Stewart's Will Lockhart rolls into the town of Coronado with his small transport business delivering merchandise to the general store.  Along the way, he stops from his day job to indulge in his hobby—seeking revenge for his younger brother whose cavalry unit was ambushed by Apaches who were brandishing repeating rifles, too many to be acquired on raids. The Apaches are another story. He's after the man who sold them those rifles.
Coronado, though, is hardly welcoming. He can't take a few steps into the street without being warned to leave the town the same way he went in—under his own power. That advice, with intentions good or bad, stems from the town's controlling interest, a cattle baron by the name of Alec Waggoman (Donald Crisp), one of those autocratically protective father-figures who like things the way they are (once they have them), are suspicious of any changes, and is a bit blind to how others see it. They're NIMBY's with the biggest backyard in the frontier.
He's particularly near-sighted when it comes to his entitled son Dave (Alex Nicol, in a thankless performance, rather dimly performed), a bully who's next in line to run the ranch—probably into the ground given his business acumen—and (as John Wayne used to put it) "if he lives." To prevent those eventualities Waggoman has installed the only picket-wire he might approve of, his chief ranch-hand Vic Hansbro (Arthur Kennedy, who often provides the counter-balance in the Mann-Stewart westerns) as a nanny to keep Dave under control.
But Vic, with so much responsibility to the Old Man, always seems to be a day late and a dollar short, unable to keep Dave from single-handedly destroying Lockhart's business, burning his wagons and killing his mules, a rather contrary manner of getting him to leave town, by destroying the means. And, of course, it just inspires Lockhart to get all-cussed and motivates him to stick his nose in everybody's business and his fists in Dave's mid-section.

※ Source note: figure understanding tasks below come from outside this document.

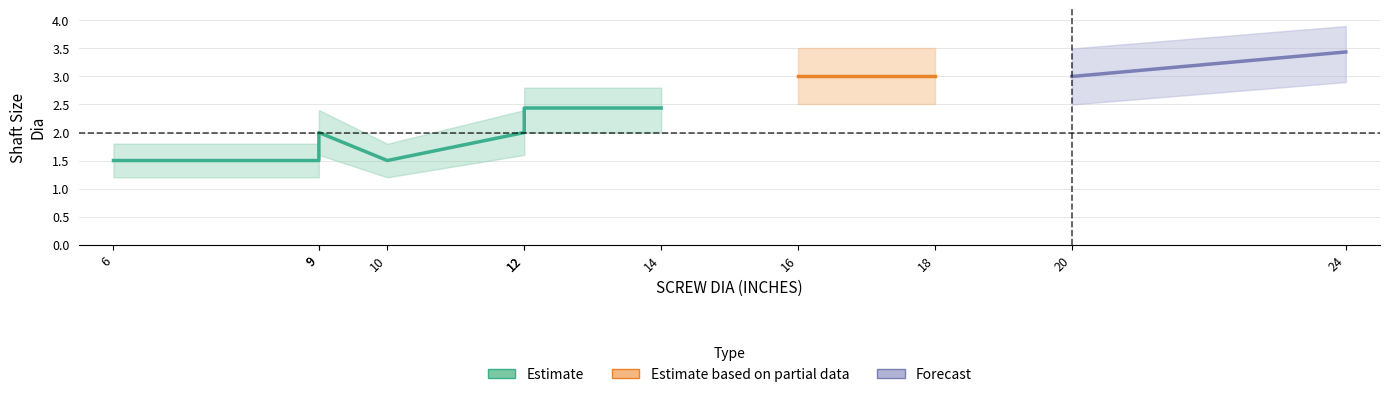

What is the minimum value shown in the chart?

1.5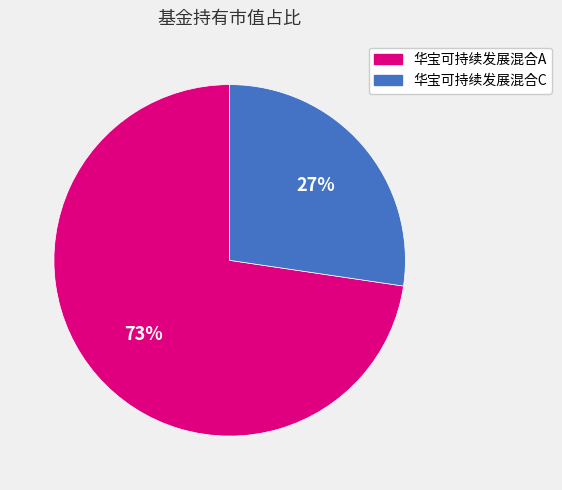

How many segments does this pie chart have?

2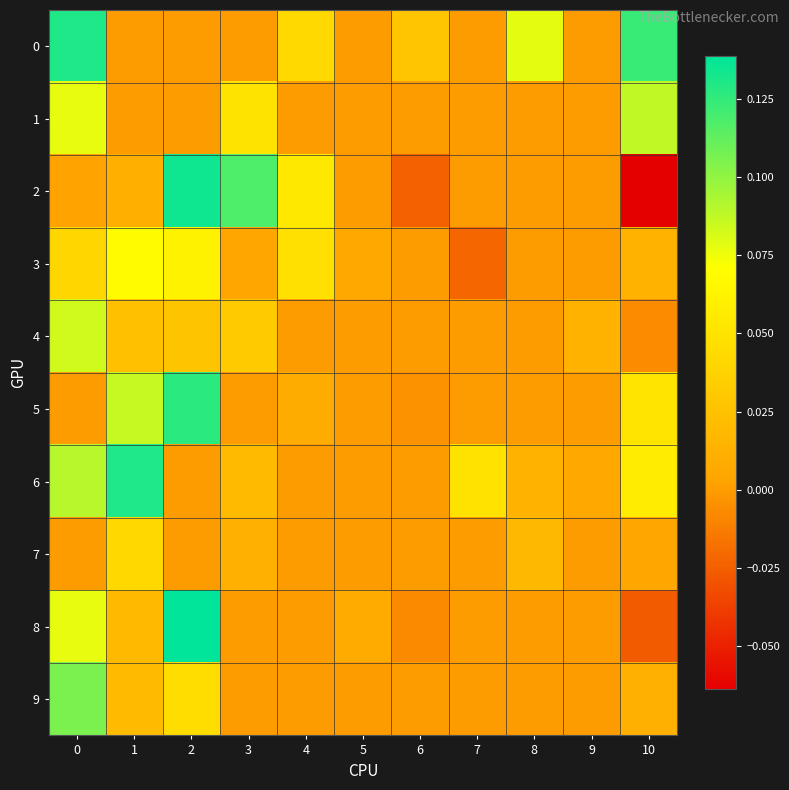

Between 3 and 6, which series saw the biggest shift?

2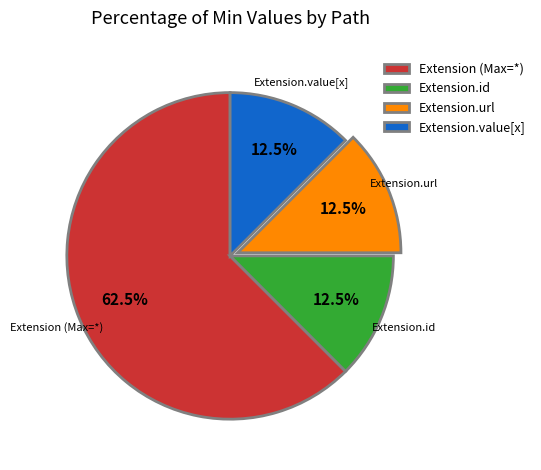

Is it true that Extension.url is 99% of the pie?

False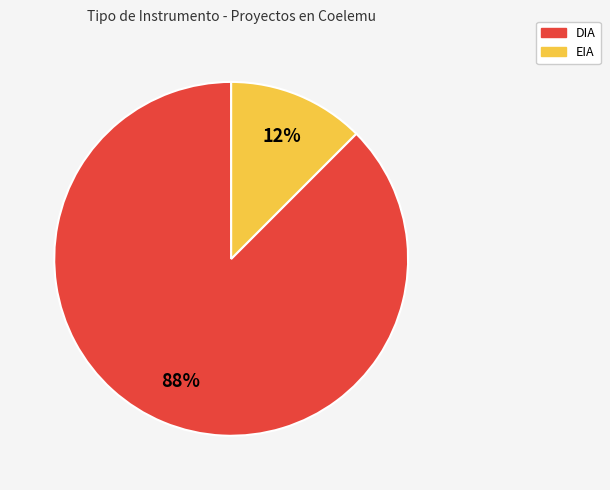

Which category has the smallest portion of the pie?

EIA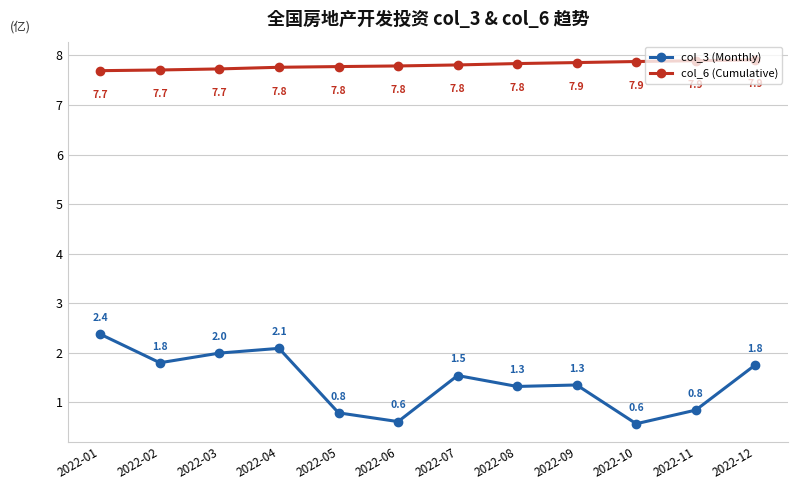

At which category is the sum across all series the highest?

2022-01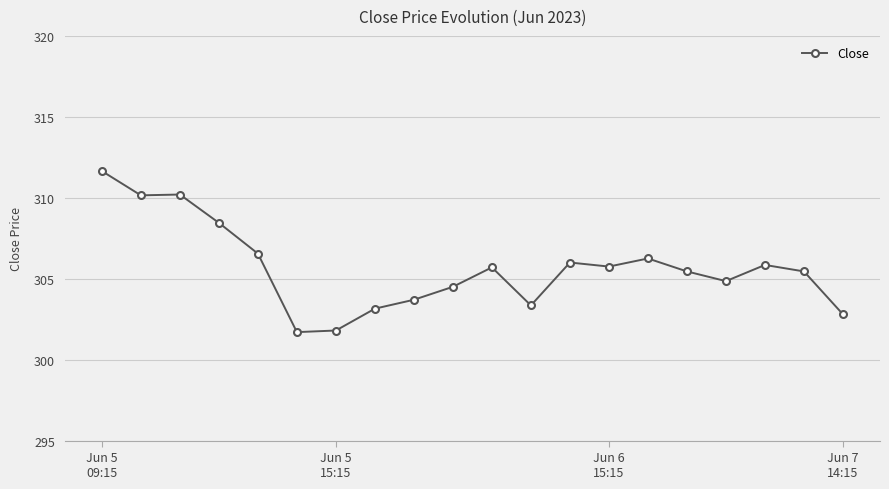

What is the average value?

305.7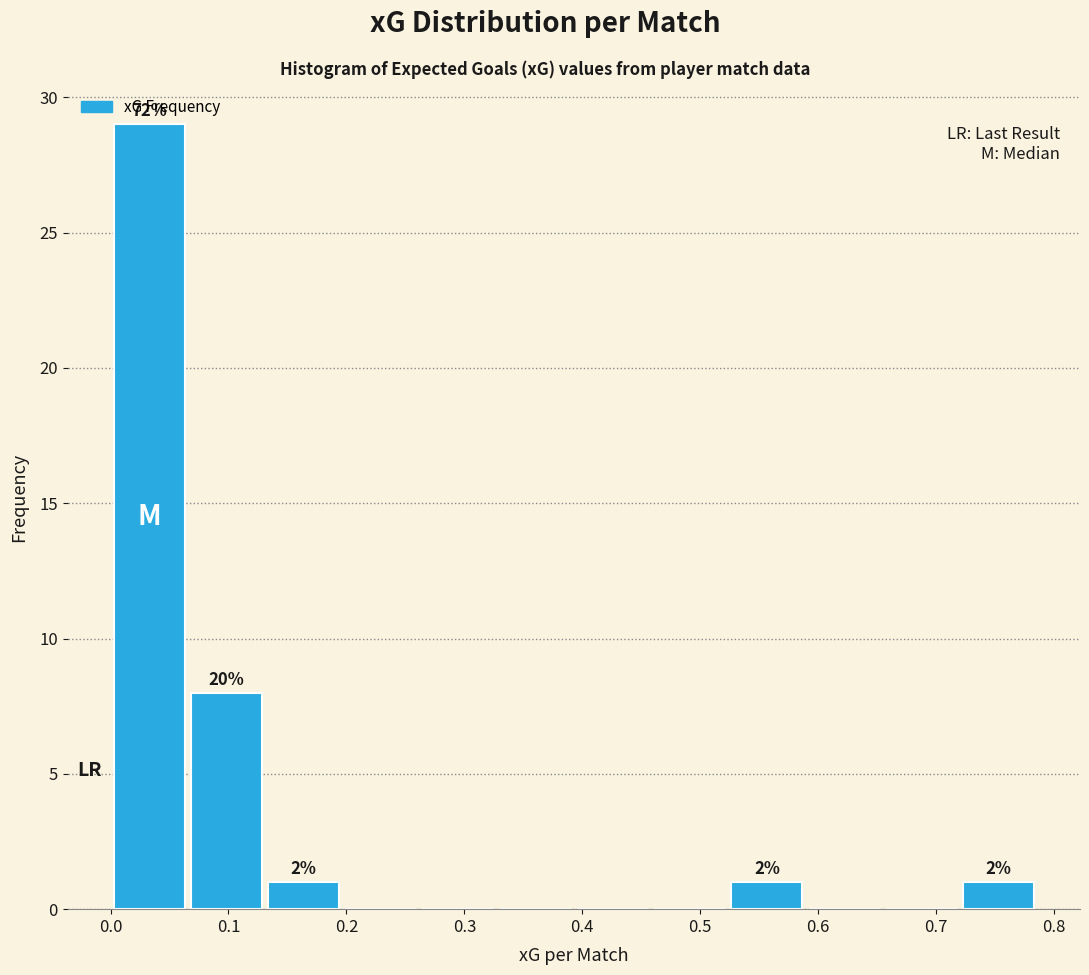

Which range on the x-axis has the tallest bar?

0.00 to 0.07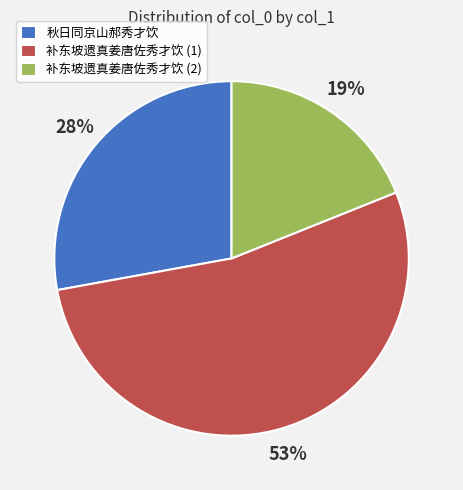

To the nearest percent, what is the difference between the 秋日同京山郝秀才饮 and 补东坡遗真姜唐佐秀才饮 (2) slice percentages?

9%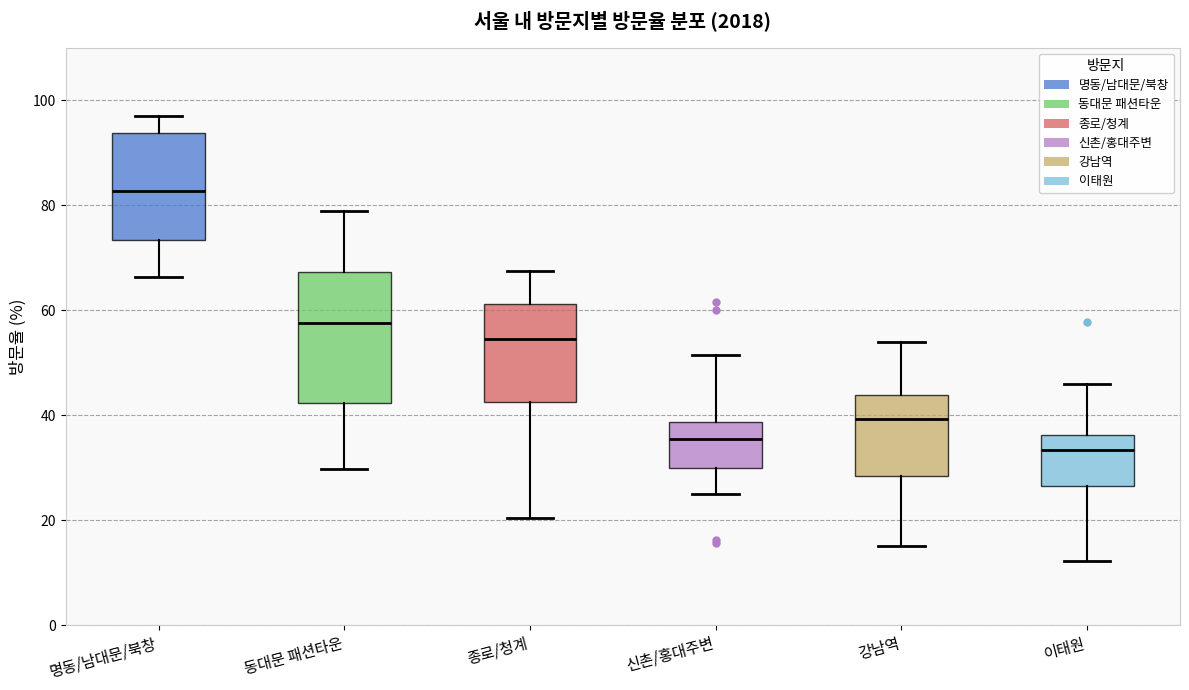

Reading left to right, read every box against the y-axis: the position of its median line, the range the box covers, and the ends of its whiskers. The values are not printed on the chart, so give them approximately, as read against the axis.

명동/남대문/북창: median 82, box 74 to 94, whiskers 66 to 98
동대문 패션타운: median 58, box 42 to 68, whiskers 30 to 80
종로/청계: median 54, box 42 to 62, whiskers 20 to 68
신촌/홍대주변: median 36, box 30 to 38, whiskers 26 to 52
강남역: median 40, box 28 to 44, whiskers 16 to 54
이태원: median 34, box 26 to 36, whiskers 12 to 46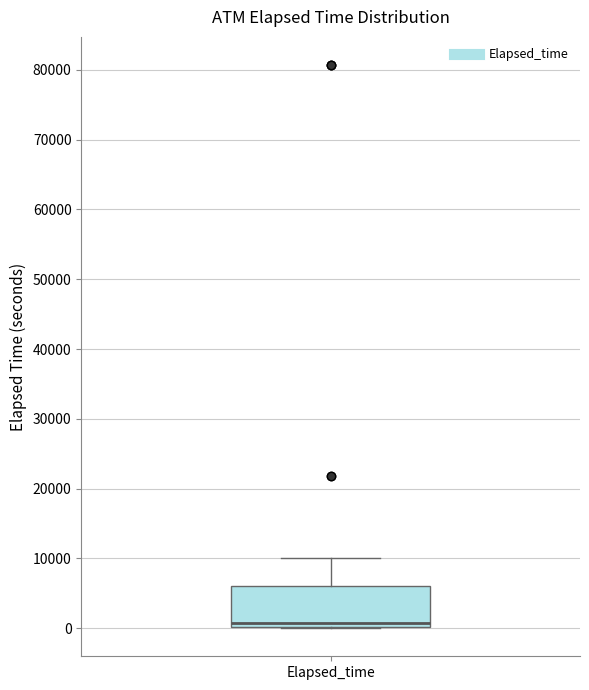

Read this box plot against the y-axis: the position of the median line, the range covered by the box, and the ends of both whiskers. The values are not printed on the chart, so give them approximately, as read against the axis.

median 1000, box 0 to 6000, whiskers 0 to 10000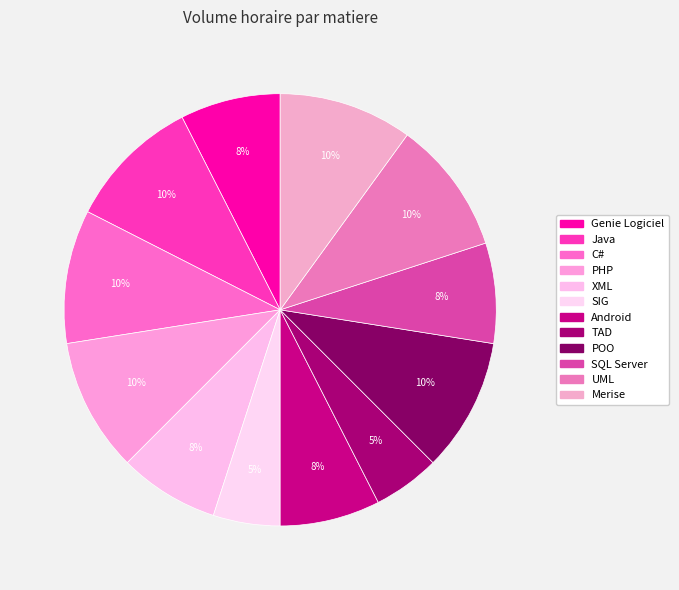

Count the number of slices in the pie.

12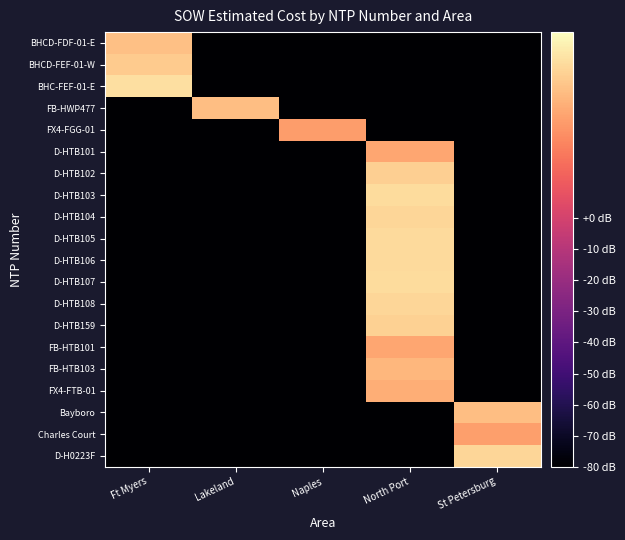

What is the spread (max minus min) of values at Lakeland?

121.1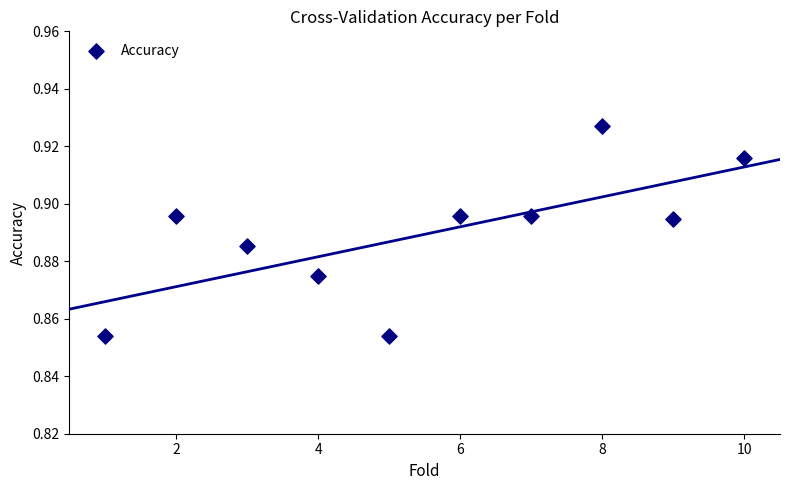

What is the range of X values (max minus min)?

9.0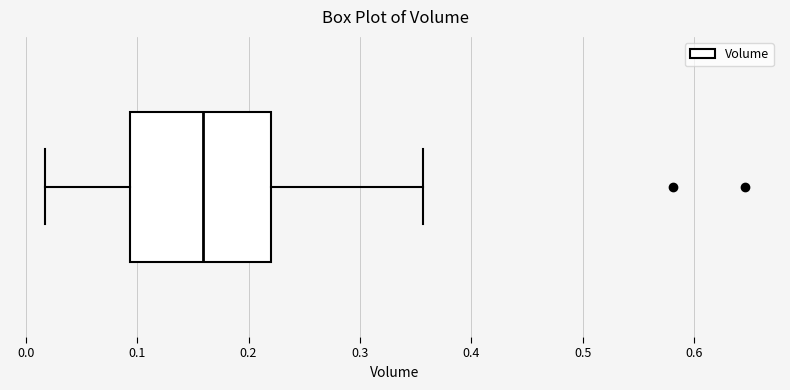

Transcribe this box plot: give where the median line is, the range the box spans, and where the two whiskers end, as read against the x-axis. The values are not printed on the chart, so give them approximately, as read against the axis.

median 0.16, box 0.09 to 0.22, whiskers 0.02 to 0.36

Things don't get any better when Lockhart decides to take a job ranching for Waggoman's rival Kate Canady (Aline McMahon), a crusty woman-rancher who won't give an inch on territory or principle, or one hoof of cattle to the larger concern.
From any angle Lockhart is caught in the middle, guaranteeing a rise in tensions and an escalation of grievances. And if the elder Waggoman wanted peace and quiet, he should have looked for the anarchy running wild in his own midst. So, there's that familial element running through it. And Mann and Stewart, through their collaborations, were exploring psychological depths that weren't mentioned between the gun-shots in the standard shoot-'em-up. 
All of their westerns involved Stewart's character going through a trial by firehe's actually dragged through a campfire in this onefacing humiliation and crippling at the hands of the Waggoman's, the confrontations with the clan making up the best part of the film, with only Stewart's rather half-hearted interplay with Waggoman's niece (Cathy O'Donnell) seeming like time wasted, although it provides one more conflict for Lockhart to be distracted by. 
Mann's use of location shooting is always imaginative and compositionally interesting, and he uses the Vistavision format to get as much horizon into the frame as possible. Certainly worth a look-see, just don't go expecting Shakespeare.**
Maurice Thomas' Stewart portrait for some of the film's poster art.

* The two also worked on the non-westerns Strategic Air Command and The Glenn Miller Story.

** Curiously, Shakespeare is on a lot of people's mind when they see this film, comparing it to "King Lear."  Um, okay, not the "King Lear" I'm familiar with, although there's a thematic string in there (actually there's a Shakespearean string in just about everything, isn't there?).  Actually, there's more "King Lear" in "Bonanza" than here (except that everybody gets along).   And, of course,  the movie Legends of the Fall has more than a bit of both in it.